14:40 total. The whole thing took less than 15 minutes. I was sweating like I’d run five miles.
Seneca was complimentary, and I was the second best time of the day (it’s Tuesday, at 8AM, so I didn’t break my arm patting myself on the back). I noticed that the guy in front of me had an “RX” by his name. I asked what it meant.
“It means he did all of it with good form, and managed to make the prescribed distance on the wall ball every time.” I nodded, and waited for him to put the letters by my names two. He capped the marker and put it back on the table.
We talked for a few minutes afterwards. He’s training for the CrossFit Games and hopes to make regionals. He showed me his “WOD” (workout of the day), which was ungodly. One exercise said “weighted sled.” Another said “walk on hands.”
He mentioned that he’d been doing this for a few years and started at 260 lbs., completely out-of-shape, but the teamwork and regimented approach was really a great motivator.
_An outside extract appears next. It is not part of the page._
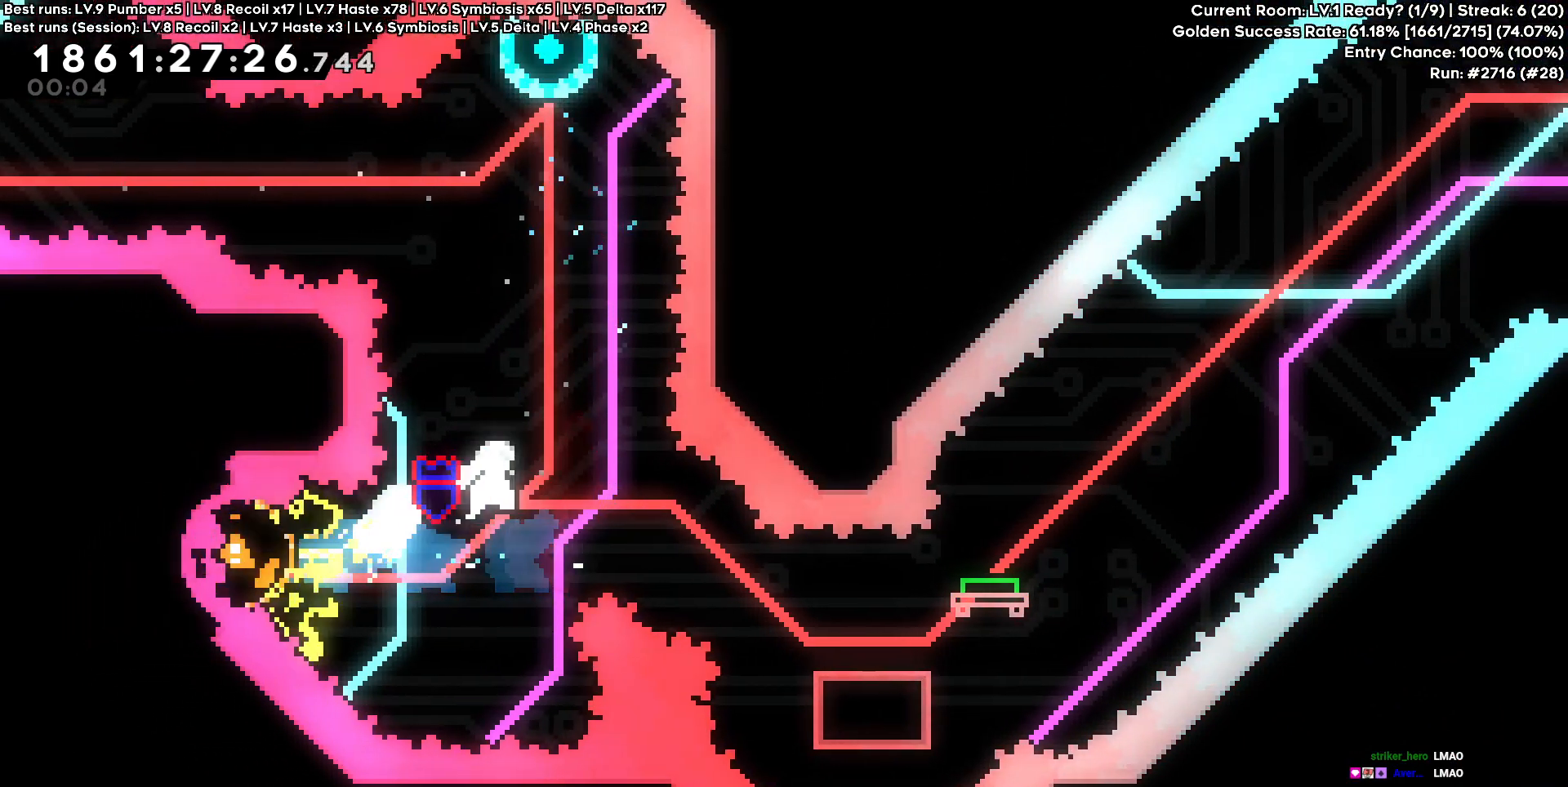
{"keys": ["d"], "events": [[17, "s", "down"], [250, "s", "up"]]}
I couldn’t tell if that was part of the pitch; a success story is always a nice personal touch, but he didn’t give me any reason to doubt him and he seemed to legitimately enjoy what he does.
So I’m still alive, and because the whole week is free, I’m taking my wife on Thursday. Is this for me? I like that it’s only an hour. I like the intensity. The price is a bit steep, and will be the deciding factor. Truth is, I like working out in my basement. My son plays Wii and my daughter makes fun of me while I exercise. It’s not CrossFit, but it’s something.